糖尿病症例のプラーク不安定化において、動脈硬化惹起作用を有するリポタンパク(a)粒子が関与することを報告

 糖尿病患者の心筋梗塞発症に関与するプラーク不安定化において、動脈硬化惹起作用を有するリポタンパク(a)粒子が関与することを、国立循環器病研究センター(大阪府吹田市、理事長:大津 欣也、略称:国循)の心臓血管内科 中村 隼人 派遣研修生、片岡 有 医長、野口 暉夫 副院長、辻田 賢一 熊本大学大学院生命科学研究部循環器内科学 教授らが報告しました。この研究結果は、欧州動脈硬化学会英文機関誌「Atherosclerosis」オンライン版に、2022年4月9日に掲載されました。

 2型糖尿病は心筋梗塞などの心血管疾患発症リスクが高い疾患であり、その発症に寄与する因子を同定し有効な治療対策を確立することが求められています。心筋梗塞は、冠動脈のプラークが不安定化し破綻・血栓形成を引き起こすことにより発症する病態です。本研究の著者らは、不安定プラークが心筋梗塞発症に関与し、脂質低下治療薬「スタチン」を用いたLDLコレステロール管理療法が不安定プラークの改善に有効であることをすでに報告しています (片岡 有、野口 暉夫、安田 聡 Eur Heart J 2020;41:2965-73, J Am Coll Cardiol 2014;63:989-99, 2015;66:245-56 )。しかしながら、スタチン投与下でも心筋梗塞は依然として発症することから、不安定プラークを引き起こす詳細な機序を解明し更なる有効な治療法の開発につなげることが必要です。近年、炎症・酸化ストレスや血栓形成促進作用を有するリポタンパク粒子(a)は、心筋梗塞などの心血管疾患リスクを高めることが報告されており、特に糖尿病症例においてその関与は顕著であることが確認されました。
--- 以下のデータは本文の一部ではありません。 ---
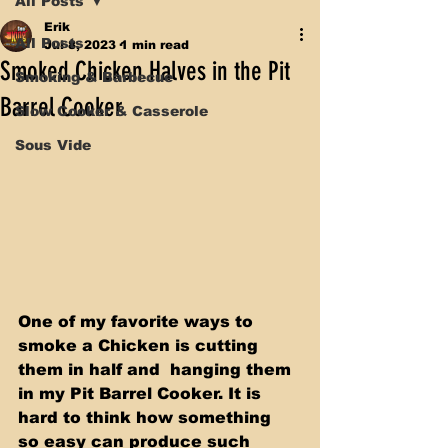
All Posts
Erik
All Posts
Jul 8, 2023
1 min read
Smoked Chicken Halves in the Pit
Smoking & Barbecue
Barrel Cooker
Slow Cooker & Casserole
Sous Vide
One of my favorite ways to 
smoke a Chicken is cutting 
them in half and  hanging them 
in my Pit Barrel Cooker. It is 
hard to think how something  
so easy can produce such 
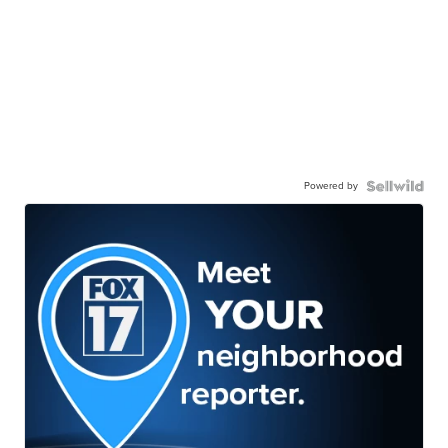
Powered by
著者らは、糖尿病症例におけるプラーク不安定化にリポタンパク粒子(a)が関与する可能性を考え、冠動脈疾患を既に発症した非糖尿病・糖尿病患者において、リポタンパク粒子(a)と不安定プラーク形成の関係を検証しました。

 
【論文情報】
論文名:Elevated Lipoprotein (a) as a Potential Residual Risk Factor Associated with Lipid-rich Coronary Atheroma in Patients with Type 2 Diabetes and Coronary Artery Disease on Statin Treatment: Insights from the REASSURE-NIRS Registry
著者:  Nakamura H, Kataoka Y, Tsujita K, Noguchi T, et al.